To summarize, the unique features of this invention are (1) admitting purge air at a mid-section of the tube, and (2) tapering the internal cross-section from approximately the mid-section of the tube outwardly in opposite directions so as to be narrow at the ends of the tube which join to the adjacent combustion liners. The invention thus provides a new technique for purging the cross-fire tube with air in order to more effectively inhibit the cross-flow of hot combustion gases or unburned fuel from one combustion chamber to the other spanned by the cross-fire tube, and to eliminate the ingestion of oil fuel into the cross-fire tube during premixed oil operation in the GE Dry Low NOx 1 combustor.

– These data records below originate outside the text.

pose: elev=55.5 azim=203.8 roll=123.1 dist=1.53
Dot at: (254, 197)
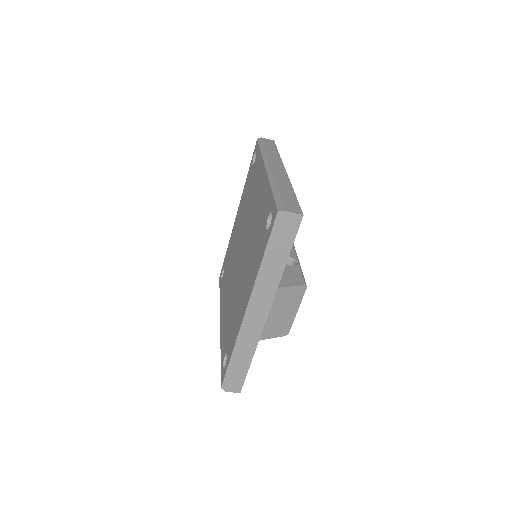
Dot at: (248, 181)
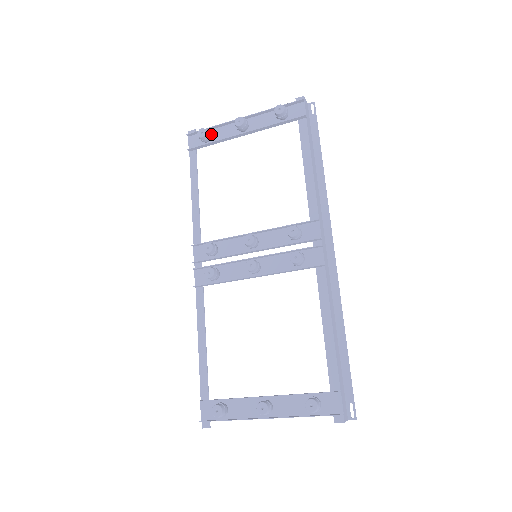
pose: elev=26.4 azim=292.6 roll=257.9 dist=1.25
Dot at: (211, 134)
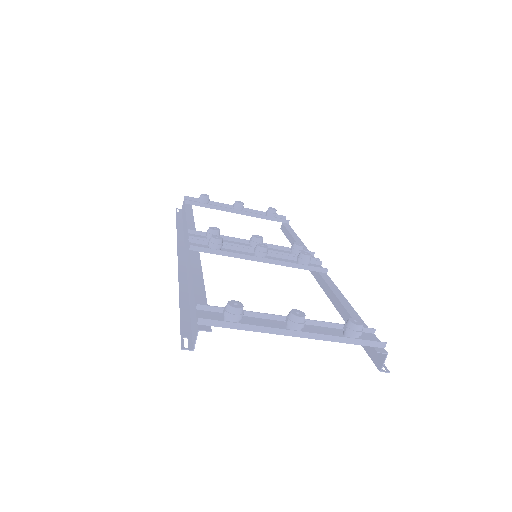
Dot at: occluded
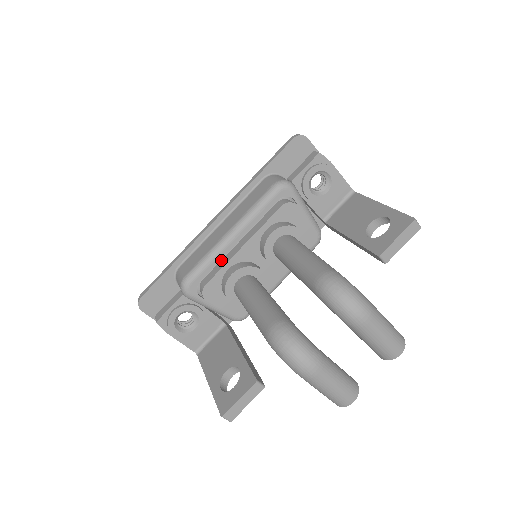
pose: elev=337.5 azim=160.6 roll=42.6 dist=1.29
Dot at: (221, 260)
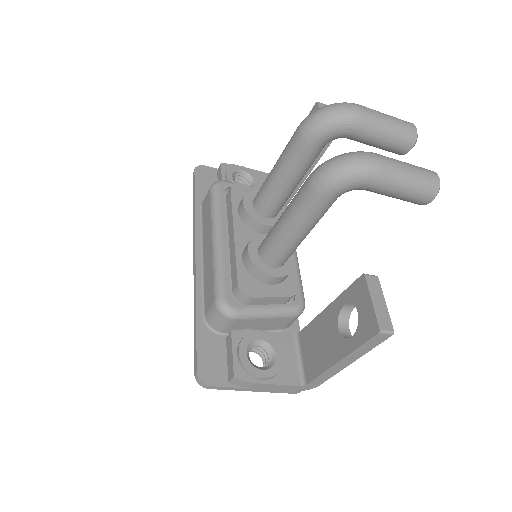
Dot at: (230, 264)
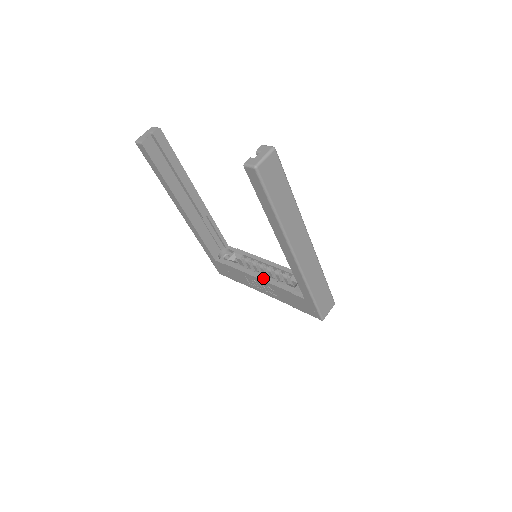
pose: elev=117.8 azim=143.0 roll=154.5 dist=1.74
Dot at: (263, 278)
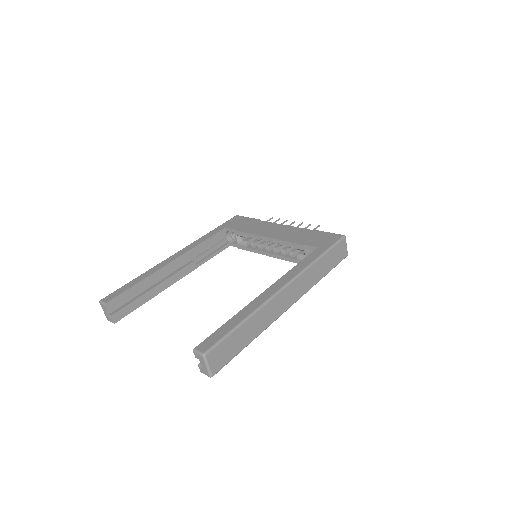
Dot at: (276, 257)
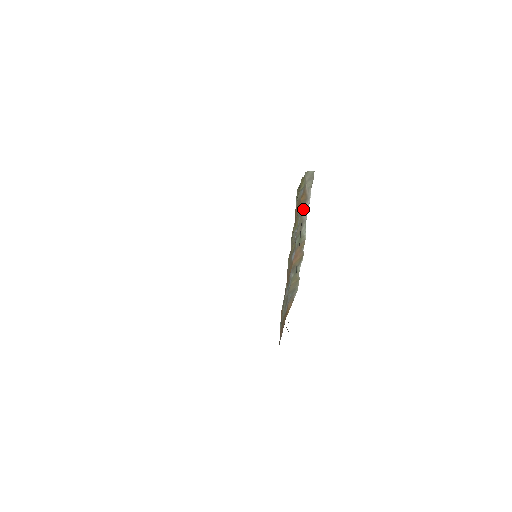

While the invention has been described in connection with what is presently considered to be the most practical and preferred embodiment, it is to be understood that the invention is not to be limited to the disclosed embodiment, but on the contrary, is intended to cover various modifications and equivalent arrangements included within the spirit and scope of the appended claims.

Claims

1. A cross-fire tube for connecting adjacent combustors in a gas turbine, the cross-fire tube comprising a hollow tubular body having opposite free ends, said hollow tubular body having a substantially circular cross-sectional shape with a mid-section of the tube having one or more diameters, and further comprising a plurality of purge air holes located in said mid-section, and tapering continuously from said mid-section in opposite directions to opposite free ends which have diameters smaller than all of said one or more diameters in said mid-section such that when purge air flows through said plurality of purge holes, the purge air is accelerated as it flows toward said opposite free ends to thereby provide in use, uniform distribution of the purge air to obstruct flow of hot combustion gas and unburned fuel between adjacent combustion chambers.

2. The cross-fire tube of claim 1 wherein said plurality of purge air holes comprise six holes equally spaced about said mid-section.

3. The cross-fire tube of claim 1 wherein said hollow tubular body is formed in two sections joined at said mid-section.

4. The cross-fire tube of claim 3 wherein said two sections include a male section and a female section, said male section telescopingly received within said female section at said mid-section.

5. The cross-fire tube of claim 4 wherein said air purge holes are provided in said male section, axially adjacent an edge of said female section.

6. The cross-fire tube of claim 4 wherein said maximum diameter is about two inches.

7. The cross-fire tube of claim 6 wherein minimum diameters at opposite ends of said tubular body are about one inch.

8. The cross-fire tube of claim 7 wherein each purge hole has a diameter of about 0.29 inch.

9. The cross-fire tube of claim 4 wherein said minimum diameters at opposite ends of said tubular body are about one inch.

10. The cross-fire tube of claim 9 wherein each purge hole has a diameter of about 0.29 inch.

11. The cross-fire tube of claim 8 wherein said tube has a length of about 15 inches.